**Dataset entries**.
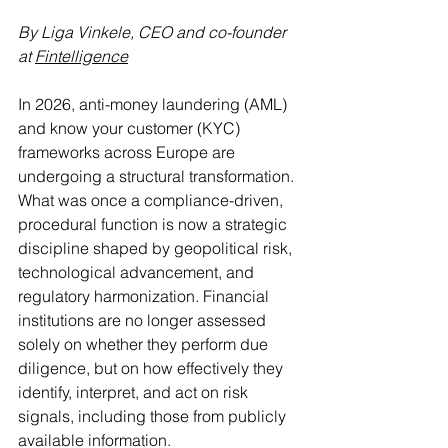
By Liga Vinkele, CEO and co-founder 
at 
Fintelligence
In 2026, anti-money laundering (AML) 
and know your customer (KYC) 
frameworks across Europe are 
undergoing a structural transformation. 
What was once a compliance-driven, 
procedural function is now a strategic 
discipline shaped by geopolitical risk, 
technological advancement, and 
regulatory harmonization. Financial 
institutions are no longer assessed 
solely on whether they perform due 
diligence, but on how effectively they 
identify, interpret, and act on risk 
signals, including those from publicly 
available information.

**The problem**. Print the data above verbatim from the first line through the line holding "regulatory harmonization. Financial", leaving every picture out.

**Your solution**.
By Liga Vinkele, CEO and co-founder 
at 
Fintelligence
In 2026, anti-money laundering (AML) 
and know your customer (KYC) 
frameworks across Europe are 
undergoing a structural transformation. 
What was once a compliance-driven, 
procedural function is now a strategic 
discipline shaped by geopolitical risk, 
technological advancement, and 
regulatory harmonization. Financial 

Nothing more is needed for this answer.